RECORDED DATA:
□ □ □ □ □ □ □

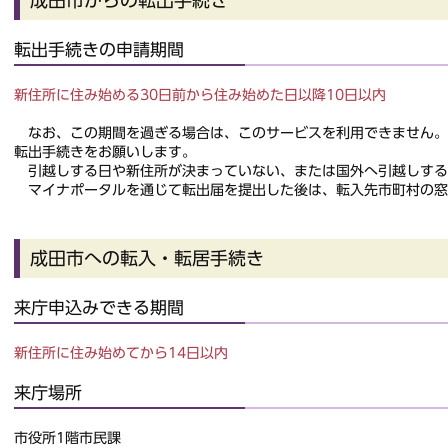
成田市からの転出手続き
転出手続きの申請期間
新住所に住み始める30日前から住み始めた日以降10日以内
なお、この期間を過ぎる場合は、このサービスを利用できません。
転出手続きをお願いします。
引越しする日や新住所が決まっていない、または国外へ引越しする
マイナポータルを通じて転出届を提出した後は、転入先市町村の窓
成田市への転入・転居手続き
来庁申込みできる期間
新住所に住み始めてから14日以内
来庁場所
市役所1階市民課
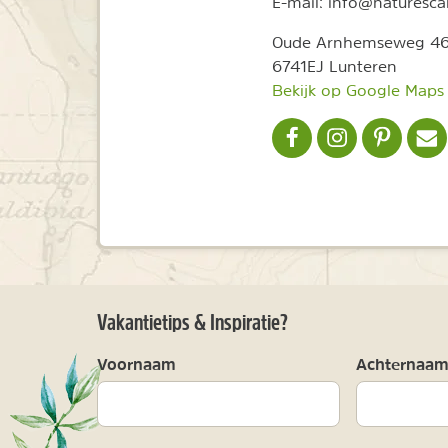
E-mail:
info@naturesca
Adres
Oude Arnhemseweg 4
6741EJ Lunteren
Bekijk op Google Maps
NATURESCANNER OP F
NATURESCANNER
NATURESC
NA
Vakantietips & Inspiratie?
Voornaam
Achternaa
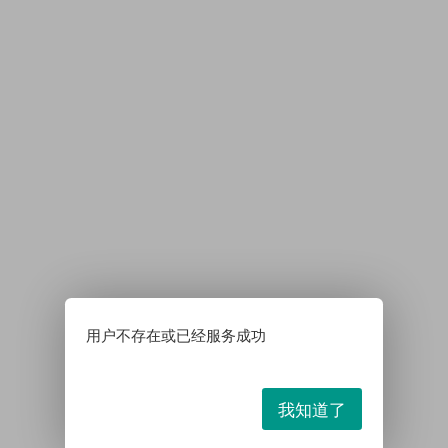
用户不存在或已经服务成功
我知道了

□ □ □ □ □ □ □

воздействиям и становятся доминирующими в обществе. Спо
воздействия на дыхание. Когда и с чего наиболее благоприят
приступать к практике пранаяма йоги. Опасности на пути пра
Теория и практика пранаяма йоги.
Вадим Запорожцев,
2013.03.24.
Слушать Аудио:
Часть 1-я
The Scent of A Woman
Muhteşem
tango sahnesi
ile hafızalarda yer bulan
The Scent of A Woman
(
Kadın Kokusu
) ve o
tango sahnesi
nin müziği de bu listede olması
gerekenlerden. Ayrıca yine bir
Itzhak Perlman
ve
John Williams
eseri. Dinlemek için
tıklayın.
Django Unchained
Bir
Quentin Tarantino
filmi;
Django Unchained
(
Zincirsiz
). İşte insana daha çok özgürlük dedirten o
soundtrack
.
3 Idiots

□ □ □ □ □ □ □

TASK DIRECTIONS:
In the material above, find each line containing the word "йоги" and copy it.

TASK SOLUTION:
приступать к практике пранаяма йоги. Опасности на пути пра
Теория и практика пранаяма йоги.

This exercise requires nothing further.